Reproduce the records below line for line, with no changes, and leave the picture out of your answer.

..............................

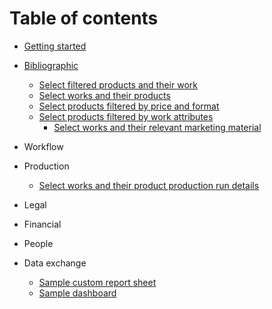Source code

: # Table of contents

* [Getting started](README.md)
* [Bibliographic](use-headings-to-create-page-groups-like-this-one/bibliographic/README.md)
  * [Select filtered products and their work](examples/filtered\_products\_and\_their\_work.md)
  * [Select works and their products](examples/products\_and\_their\_works.md)
  * [Select products filtered by price and format](examples/products\_filtered\_by\_price\_and\_format.md)
  * [Select products filtered by work attributes](examples/products\_filtered\_by\_work\_attributes.md)
    * [Select works and their relevant marketing material](examples/works\_and\_marketing\_material.md)
* Workflow
* Production
  * [Select works and their product production run details](examples/works\_and\_product\_production\_run\_details.md)

* Legal
* Financial
* People
* Data exchange
  * [Sample custom report sheet](/examples/sample\_custom\_report.md)
  * [Sample dashboard](examples/sample\_dashboard.md)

..............................

> **Result**:
Source code

: # Table of contents

* [Getting started](README.md)
* [Bibliographic](use-headings-to-create-page-groups-like-this-one/bibliographic/README.md)
  * [Select filtered products and their work](examples/filtered\_products\_and\_their\_work.md)
  * [Select works and their products](examples/products\_and\_their\_works.md)
  * [Select products filtered by price and format](examples/products\_filtered\_by\_price\_and\_format.md)
  * [Select products filtered by work attributes](examples/products\_filtered\_by\_work\_attributes.md)
    * [Select works and their relevant marketing material](examples/works\_and\_marketing\_material.md)
* Workflow
* Production
  * [Select works and their product production run details](examples/works\_and\_product\_production\_run\_details.md)

* Legal
* Financial
* People
* Data exchange
  * [Sample custom report sheet](/examples/sample\_custom\_report.md)
  * [Sample dashboard](examples/sample\_dashboard.md)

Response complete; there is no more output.